Sport et jeux

Les jeux traditionnels : le nzango, l’awalé et les autres

Ils ne coûtent rien, se jouent partout, et développent exactement ce qu'on cherche à l'école : calcul, anticipation, rythme et mémoire.

8-12 ans

Les jeux traditionnels : le nzango, l’awalé et les autres

Le nzango

C'est l'un des jeux les plus caractéristiques des deux Congo, pratiqué surtout par les filles.

Le principe : deux joueuses face à face, sur un fond de chant et de battements de mains, avancent chacune un pied en rythme. Selon que les pieds avancés correspondent ou non, l'une marque le point.

Ce qui paraît simple est en réalité exigeant : il faut anticiper le choix de l'adversaire, garder le rythme, et décider en une fraction de seconde. C'est un jeu de stratégie autant que de coordination.

Le nzango s'est organisé : il existe des équipes, des tournois et des règles codifiées, et il a été présenté dans des compétitions régionales. Un jeu de cour d'école est devenu une discipline.

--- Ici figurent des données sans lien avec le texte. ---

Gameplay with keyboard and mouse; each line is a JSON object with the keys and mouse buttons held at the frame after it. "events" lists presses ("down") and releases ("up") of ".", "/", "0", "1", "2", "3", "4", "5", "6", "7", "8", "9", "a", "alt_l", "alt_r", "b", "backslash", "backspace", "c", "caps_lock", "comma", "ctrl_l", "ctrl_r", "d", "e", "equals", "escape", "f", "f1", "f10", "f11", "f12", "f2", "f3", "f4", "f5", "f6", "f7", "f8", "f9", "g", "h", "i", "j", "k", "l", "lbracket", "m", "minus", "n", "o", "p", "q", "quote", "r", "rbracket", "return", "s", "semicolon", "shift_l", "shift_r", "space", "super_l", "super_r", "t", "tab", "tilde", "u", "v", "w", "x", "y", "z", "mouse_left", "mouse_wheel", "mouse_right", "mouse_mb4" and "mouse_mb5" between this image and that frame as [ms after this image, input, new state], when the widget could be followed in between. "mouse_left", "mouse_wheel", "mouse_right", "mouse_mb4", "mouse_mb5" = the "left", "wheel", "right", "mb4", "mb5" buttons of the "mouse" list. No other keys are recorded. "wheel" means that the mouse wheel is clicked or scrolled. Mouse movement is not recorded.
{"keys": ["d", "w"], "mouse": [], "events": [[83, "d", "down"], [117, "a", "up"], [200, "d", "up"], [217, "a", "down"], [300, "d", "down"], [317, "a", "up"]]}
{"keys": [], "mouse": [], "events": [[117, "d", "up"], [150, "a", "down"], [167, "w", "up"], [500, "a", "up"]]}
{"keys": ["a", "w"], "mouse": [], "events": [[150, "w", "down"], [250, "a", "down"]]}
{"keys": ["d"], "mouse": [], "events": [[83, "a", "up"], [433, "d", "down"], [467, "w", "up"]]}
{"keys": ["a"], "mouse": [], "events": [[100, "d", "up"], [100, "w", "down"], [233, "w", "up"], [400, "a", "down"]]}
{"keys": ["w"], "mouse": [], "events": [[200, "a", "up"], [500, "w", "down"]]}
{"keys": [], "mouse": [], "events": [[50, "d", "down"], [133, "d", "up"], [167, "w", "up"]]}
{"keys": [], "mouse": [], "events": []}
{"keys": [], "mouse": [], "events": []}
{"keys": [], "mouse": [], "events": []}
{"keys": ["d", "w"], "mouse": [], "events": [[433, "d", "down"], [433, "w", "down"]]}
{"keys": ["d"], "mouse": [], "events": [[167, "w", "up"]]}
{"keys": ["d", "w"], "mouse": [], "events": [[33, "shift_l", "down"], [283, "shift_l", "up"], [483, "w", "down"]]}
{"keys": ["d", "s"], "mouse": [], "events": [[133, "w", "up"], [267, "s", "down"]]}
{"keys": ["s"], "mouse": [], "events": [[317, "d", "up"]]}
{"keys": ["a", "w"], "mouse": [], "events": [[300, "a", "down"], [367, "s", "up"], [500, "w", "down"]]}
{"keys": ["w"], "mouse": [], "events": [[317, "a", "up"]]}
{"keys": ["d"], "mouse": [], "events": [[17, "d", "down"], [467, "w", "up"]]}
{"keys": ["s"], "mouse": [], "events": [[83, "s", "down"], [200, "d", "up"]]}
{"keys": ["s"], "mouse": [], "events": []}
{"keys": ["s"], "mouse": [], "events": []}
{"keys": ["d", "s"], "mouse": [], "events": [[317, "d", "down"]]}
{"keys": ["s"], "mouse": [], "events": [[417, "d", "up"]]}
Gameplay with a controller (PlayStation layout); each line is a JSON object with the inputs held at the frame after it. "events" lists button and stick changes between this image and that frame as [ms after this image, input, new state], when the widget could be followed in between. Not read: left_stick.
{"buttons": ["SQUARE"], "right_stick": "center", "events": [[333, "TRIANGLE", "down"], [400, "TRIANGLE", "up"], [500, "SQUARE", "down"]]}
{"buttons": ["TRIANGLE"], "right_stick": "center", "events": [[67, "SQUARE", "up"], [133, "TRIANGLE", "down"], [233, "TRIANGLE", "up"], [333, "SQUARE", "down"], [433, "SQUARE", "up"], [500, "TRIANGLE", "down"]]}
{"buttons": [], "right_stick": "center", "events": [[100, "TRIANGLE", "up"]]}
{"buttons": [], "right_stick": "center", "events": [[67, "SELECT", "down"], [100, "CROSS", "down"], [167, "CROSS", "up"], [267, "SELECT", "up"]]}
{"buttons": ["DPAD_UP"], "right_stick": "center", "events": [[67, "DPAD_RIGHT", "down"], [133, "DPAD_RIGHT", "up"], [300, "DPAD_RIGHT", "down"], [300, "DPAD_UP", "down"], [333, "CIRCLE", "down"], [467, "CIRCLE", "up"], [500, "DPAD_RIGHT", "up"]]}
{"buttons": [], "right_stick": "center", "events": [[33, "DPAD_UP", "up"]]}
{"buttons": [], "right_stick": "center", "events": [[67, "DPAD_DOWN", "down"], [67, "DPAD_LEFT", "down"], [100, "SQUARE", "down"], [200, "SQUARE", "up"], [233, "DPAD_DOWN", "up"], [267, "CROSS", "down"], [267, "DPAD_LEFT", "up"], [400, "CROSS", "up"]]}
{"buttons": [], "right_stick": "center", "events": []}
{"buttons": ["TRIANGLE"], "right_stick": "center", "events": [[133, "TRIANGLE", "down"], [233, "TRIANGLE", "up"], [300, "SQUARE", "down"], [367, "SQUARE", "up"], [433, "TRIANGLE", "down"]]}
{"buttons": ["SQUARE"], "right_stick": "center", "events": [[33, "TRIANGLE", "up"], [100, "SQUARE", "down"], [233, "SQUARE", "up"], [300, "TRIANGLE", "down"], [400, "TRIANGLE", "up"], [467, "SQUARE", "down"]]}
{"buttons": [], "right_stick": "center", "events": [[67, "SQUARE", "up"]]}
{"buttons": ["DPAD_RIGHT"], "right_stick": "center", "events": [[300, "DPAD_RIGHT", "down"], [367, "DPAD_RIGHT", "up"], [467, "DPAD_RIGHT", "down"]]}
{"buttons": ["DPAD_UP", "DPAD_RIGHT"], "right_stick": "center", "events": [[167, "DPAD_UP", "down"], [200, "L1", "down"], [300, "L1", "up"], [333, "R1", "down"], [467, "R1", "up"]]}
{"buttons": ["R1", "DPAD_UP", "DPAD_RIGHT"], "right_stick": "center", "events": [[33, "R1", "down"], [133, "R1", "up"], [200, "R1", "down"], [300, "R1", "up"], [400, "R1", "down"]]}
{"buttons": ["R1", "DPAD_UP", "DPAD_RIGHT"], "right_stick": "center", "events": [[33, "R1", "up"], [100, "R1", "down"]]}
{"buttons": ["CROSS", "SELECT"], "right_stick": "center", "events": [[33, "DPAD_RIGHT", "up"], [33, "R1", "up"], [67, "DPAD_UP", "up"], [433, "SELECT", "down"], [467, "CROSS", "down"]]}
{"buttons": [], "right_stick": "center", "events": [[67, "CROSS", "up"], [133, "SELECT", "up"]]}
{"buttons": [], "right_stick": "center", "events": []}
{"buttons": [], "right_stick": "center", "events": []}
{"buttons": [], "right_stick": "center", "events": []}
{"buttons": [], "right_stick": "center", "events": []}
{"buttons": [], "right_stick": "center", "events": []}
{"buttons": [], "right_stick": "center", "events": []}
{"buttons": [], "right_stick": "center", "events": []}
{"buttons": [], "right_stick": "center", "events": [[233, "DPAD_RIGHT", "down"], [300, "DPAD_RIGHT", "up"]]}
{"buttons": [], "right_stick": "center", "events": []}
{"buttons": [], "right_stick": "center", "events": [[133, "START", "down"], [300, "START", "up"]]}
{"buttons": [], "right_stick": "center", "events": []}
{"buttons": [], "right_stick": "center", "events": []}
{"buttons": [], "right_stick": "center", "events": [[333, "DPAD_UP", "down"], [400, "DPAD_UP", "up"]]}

L'awalé et la famille des jeux de semis

Sous des dizaines de noms selon les régions d'Afrique, on trouve une même famille de jeux : un plateau creusé de cases, des graines ou des cailloux qu'on répartit case par case, et des règles de capture.

Le principe général : on prend le contenu d'une case et on le « sème », une graine par case, en tournant. Selon ce qu'on trouve à l'arrivée, on capture ou non.

Ces jeux exigent de compter d'avance et de prévoir plusieurs coups. Un bon joueur calcule mentalement ce que deviendra le plateau après trois ou quatre tours. Ce sont exactement les compétences qu'on travaille en mathématiques.

Ils se fabriquent avec une planche percée, ou simplement des trous creusés dans le sol et des graines.

D'autres jeux du quotidien

  • Les jeux de corde et de saut, qui développent l'endurance et la coordination.
  • La marelle et ses variantes, où l'équilibre compte.
  • Les jeux de devinettes et de mémoire, souvent chantés, qui entraînent la mémoire et le vocabulaire.
  • Les jeux de ficelle, qui demandent une motricité fine remarquable.
  • Les billes, qui sont de la physique appliquée : angle, force, effet.

Pourquoi ces jeux comptent

Trois raisons.

Ils sont accessibles. Aucun matériel coûteux, aucune installation. Un jeu qui ne demande rien peut être joué par tout le monde.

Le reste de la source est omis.